His new status also sparked prosecutors in New York who, according to Wall Street Newspaper, are now looking for loans that Trump has made for several buildings, including the main one for his family business: the Trump Tower in Manhattan. The Trump Organization and the former president are still struggling to figure out how to deal with the hundreds of millions of dollars in estimated debt incurred, with maturity dates for these loans set to arrive within a few years.
In New York, both the Manhattan district attorney’s office and state attorney general Letitia James are investigating whether the Trump Organization has committed tax and insurance fraud by lying about the value of assets. The investigations spawned a separate court battle over prosecutor Cyrus Vance’s attempts to subpoena Trump’s tax returns. The case remains pending in the Supreme Court, but Vance reportedly has already obtained many of the statements by other means, according to Bloomberg.
The power of the post also gave former President Trump the ability to dodge the negative consequences of his alleged track record of sexual violence and harassment. Another source close to Trump says the former president continues to occasionally complain about the Me movement as well, denouncing it as one of the most destructive moves to gain national strength during his tenure at the White House.

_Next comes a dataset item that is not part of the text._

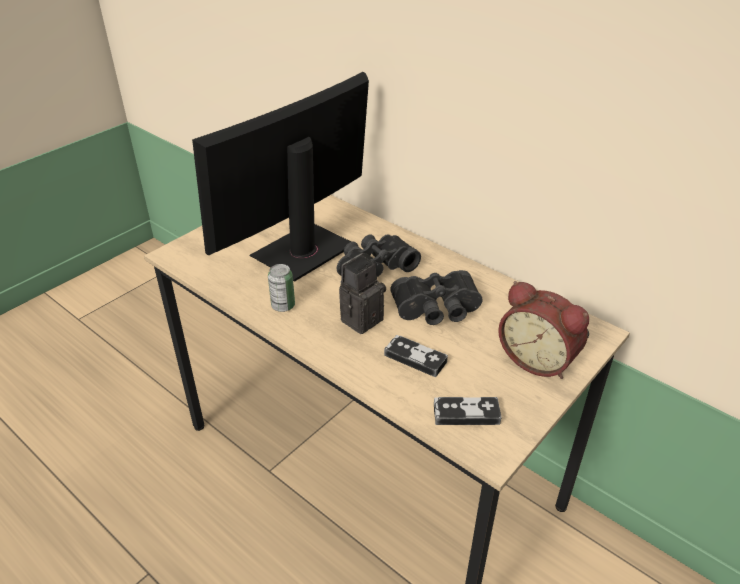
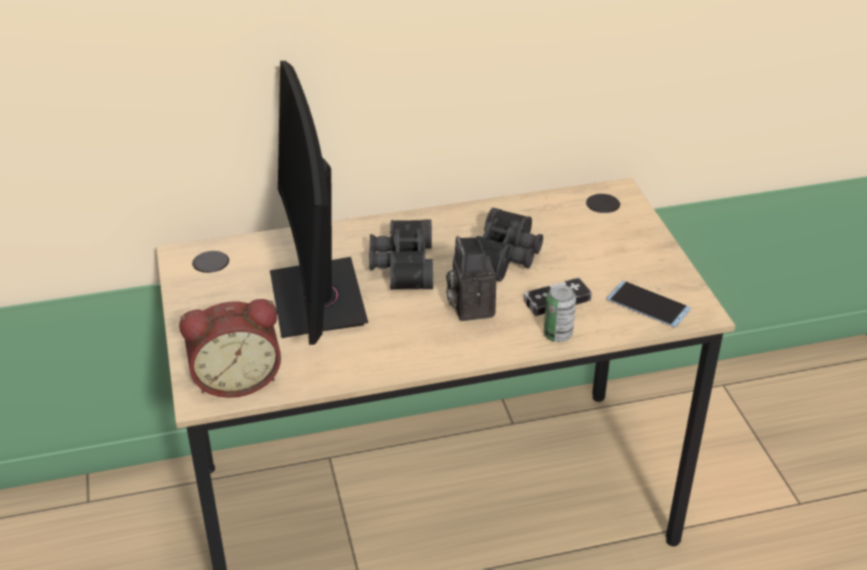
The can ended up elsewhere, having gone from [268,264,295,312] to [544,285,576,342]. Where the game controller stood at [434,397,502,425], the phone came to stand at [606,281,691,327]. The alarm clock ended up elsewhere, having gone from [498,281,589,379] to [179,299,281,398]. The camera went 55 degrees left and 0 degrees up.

A lawsuit filed by ex-journalist E. Jean Carroll alleging that Trump defamed her by calling her a liar – after she accused Trump of raping her in a New York department store in the 1990s – is still pending. Under Attorney General Bill Barr, the Justice Department tried to remove the case from the state court and place it in the federal court, where the department’s lawyers would handle the case on Trump’s behalf.
In addition, throughout the Trump administration, Summer Zervos, who was once a participant in Trump’s now extinct NBC reality show The Apprentice, was trying to depose Trump in a defamation suit. Towards the end of the 2016 presidential election, Zervos publicly accused the then-named Republican of sexually assaulting her, grabbing her breasts and “pushing[ing]”His“ genitals ”for her. While in office, the White House’s official position was that the many women who had officially declared accusing Trump of sexual misconduct or assault were simply lying.
At the beginning of last year, a New York court suspended the case, thus postponing any possible testimony of the then-incumbent President of the United States. But last week, Zervos and his lawyer formally asked a judge to allow her to continue the process, as he can no longer claim protection for the highest office in the country that his lawyers have long said have protected him from that deposition.
“[The] The defendant is no longer president. As a result, the defendant’s appeal is debatable, ”argued Zervos’ lawyer in the new lawsuit.